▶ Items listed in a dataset

..........

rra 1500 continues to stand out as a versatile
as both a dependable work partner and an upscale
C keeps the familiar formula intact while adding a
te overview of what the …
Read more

..........

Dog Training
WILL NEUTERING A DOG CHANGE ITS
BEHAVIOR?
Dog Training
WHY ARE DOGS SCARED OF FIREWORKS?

..........

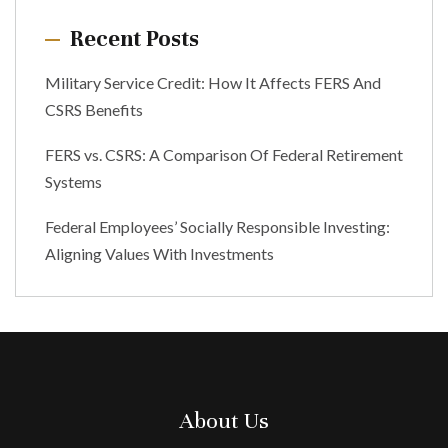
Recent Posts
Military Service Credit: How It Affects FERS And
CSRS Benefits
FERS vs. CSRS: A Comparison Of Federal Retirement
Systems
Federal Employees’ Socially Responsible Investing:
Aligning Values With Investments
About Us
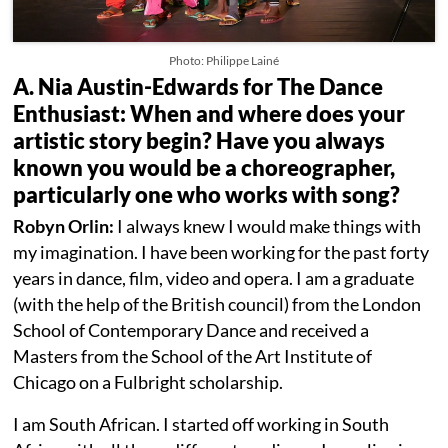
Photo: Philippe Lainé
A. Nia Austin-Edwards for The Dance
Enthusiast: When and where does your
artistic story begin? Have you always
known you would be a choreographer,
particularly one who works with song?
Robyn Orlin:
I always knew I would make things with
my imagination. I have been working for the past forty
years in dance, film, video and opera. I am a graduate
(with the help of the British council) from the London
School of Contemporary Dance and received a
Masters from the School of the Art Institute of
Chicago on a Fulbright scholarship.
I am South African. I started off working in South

..........

▶ What the task asks
Gather each line in the entries above where the string "Federal" is found.

▶ Exercise output
FERS vs. CSRS: A Comparison Of Federal Retirement
Federal Employees’ Socially Responsible Investing:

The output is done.